Siamo stati molto fortunati, perché abbiamo sempre trovato i momenti giusti per fare le riprese, trovandoci lì ad esempio quando sono venuti i giornalisti. Quando si ha un budget limitato, da prodotto televisivo più che cinematografico, non è possibile tenere conto di queste cose e va molto a fortune.

Budget televisivo ma il documentario è pensato per il cinema.

Sì, abbiamo sempre pensato al cinema, per il suono al quale abbiamo dato molta importanza, per la fotografia. Susanne Schüle ha realizzato delle bellissime immagini, facendo sempre le riprese da vicino, ma alla fine neanche si faceva caso, alla camera. Siamo diventati parte della vita all’alpe, una vita che per loro è molto lontana da quella “di giù”. Nel film lo si vede quando, dopo la nascita del bambino, sono a Locarno e lui non si sente bene giù.

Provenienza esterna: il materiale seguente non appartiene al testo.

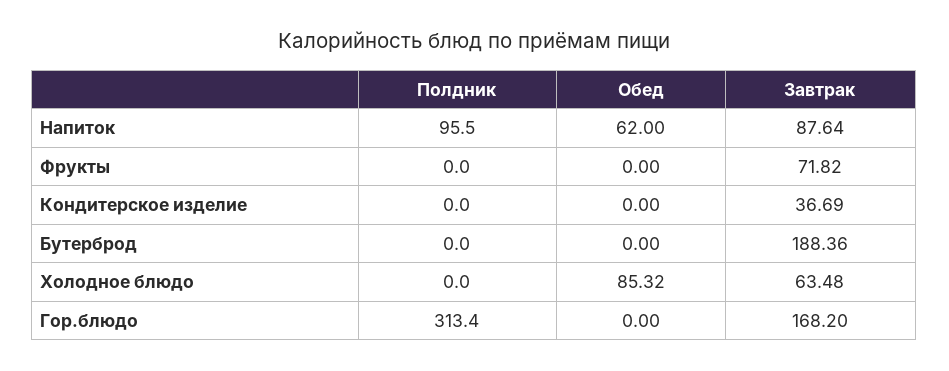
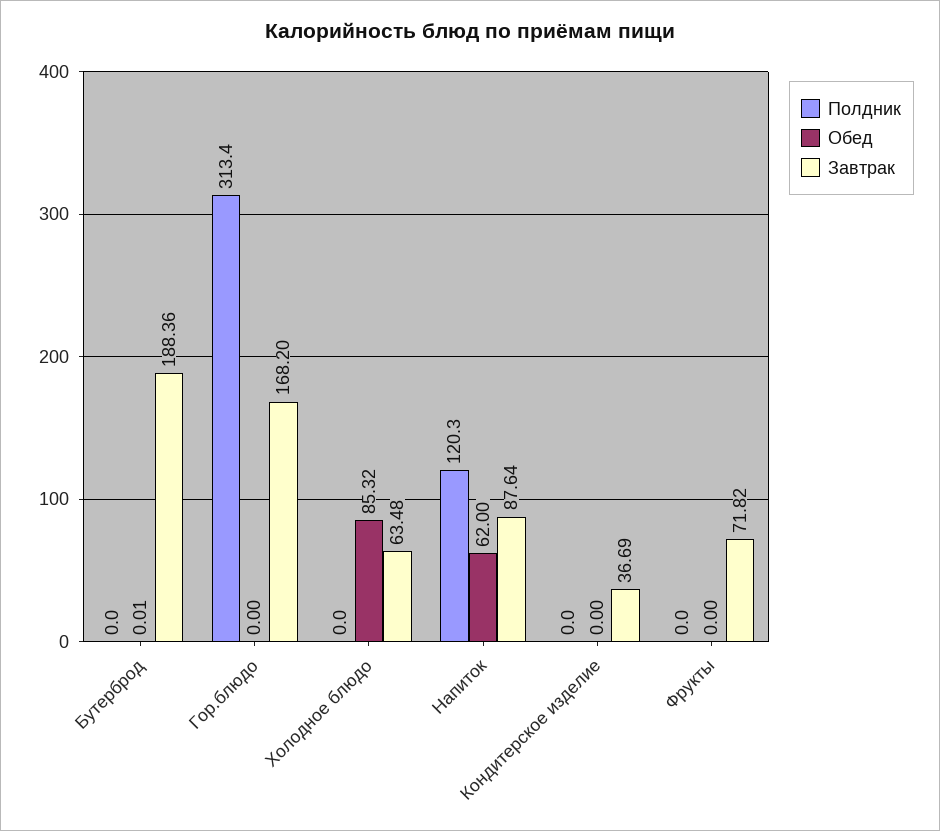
  {
    "Полдник": {
-     "Напиток": 95.5,
+     "Напиток": 120.3,
      "Фрукты": 0,
      "Кондитерское изделие": 0,
      "Бутерброд": 0,
      "Холодное блюдо": 0,
      "Гор.блюдо": 313.4
    },
    "Обед": {
      "Напиток": 62,
      "Фрукты": 0,
      "Кондитерское изделие": 0,
-     "Бутерброд": 0,
+     "Бутерброд": 0.01,
      "Холодное блюдо": 85.32,
      "Гор.блюдо": 0
    },
    "Завтрак": {
      "Напиток": 87.64,
      "Фрукты": 71.82,
      "Кондитерское изделие": 36.69,
      "Бутерброд": 188.36,
      "Холодное блюдо": 63.48,
      "Гор.блюдо": 168.2
    }
  }

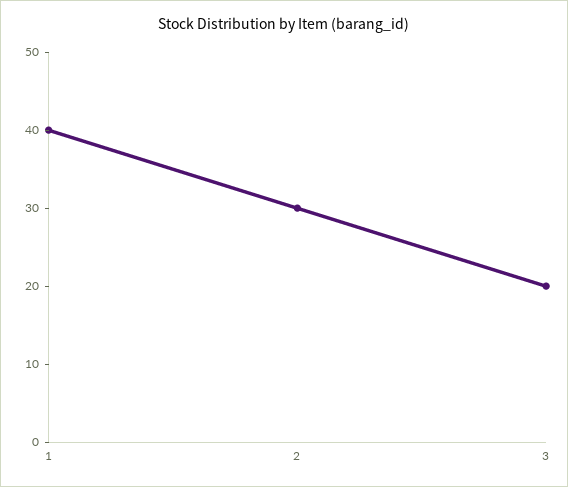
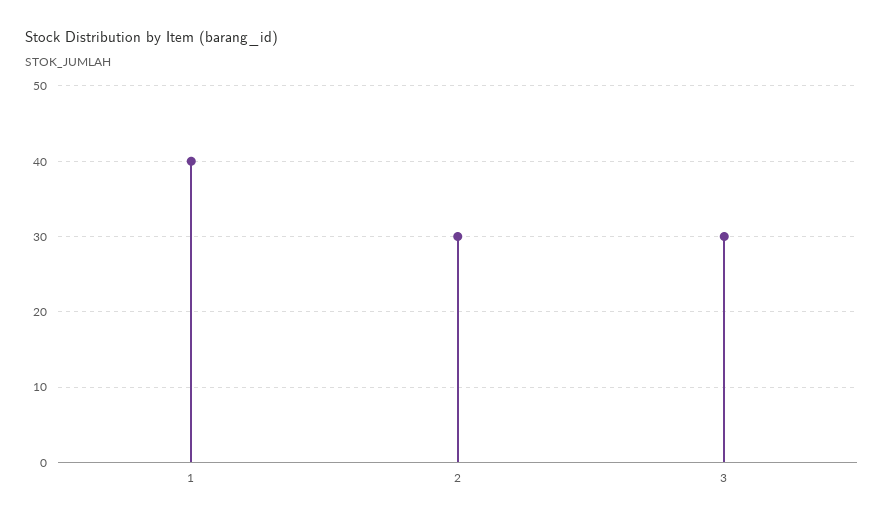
  {
    "1": 40,
    "2": 30,
-   "3": 20
+   "3": 30
  }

Ma la loro è una fuga dalla società o è più la società che li respinge?

È una questione di eredità: lui è nato lì ed è arrivato a un momento della sua vita in cui non può più scegliere liberamente.
Credo sia un aspetto centrale del film, questo. A vent’anni puoi andare ovunque, percorrere tutte le strade. Poi hai preso delle decisioni, sei finito in alcuni posti puoi muoverti ma fino a un certo punto, hai meno possibilità, difficilmente puoi cambiare vita. È l’eredità: non solo l’eredità materiale, ma la mentalità, quell’essere un po’ fuori dalla società…

Per il pubblico ticinese è un film “di casa”. Altrove come è stato accolto il film?

Come se non fosse un film svizzero, ma arrivasse dai Balcani o da qualche Paese dell’est. Penso tuttavia che agli spettatori, dopo un po’, non interessi da dove arriva il film: non è importante che ci si trovi in una valle del Ticino o altrove, è importante sentire delle cose della morte, della vita, delle difficoltà di vivere nella natura.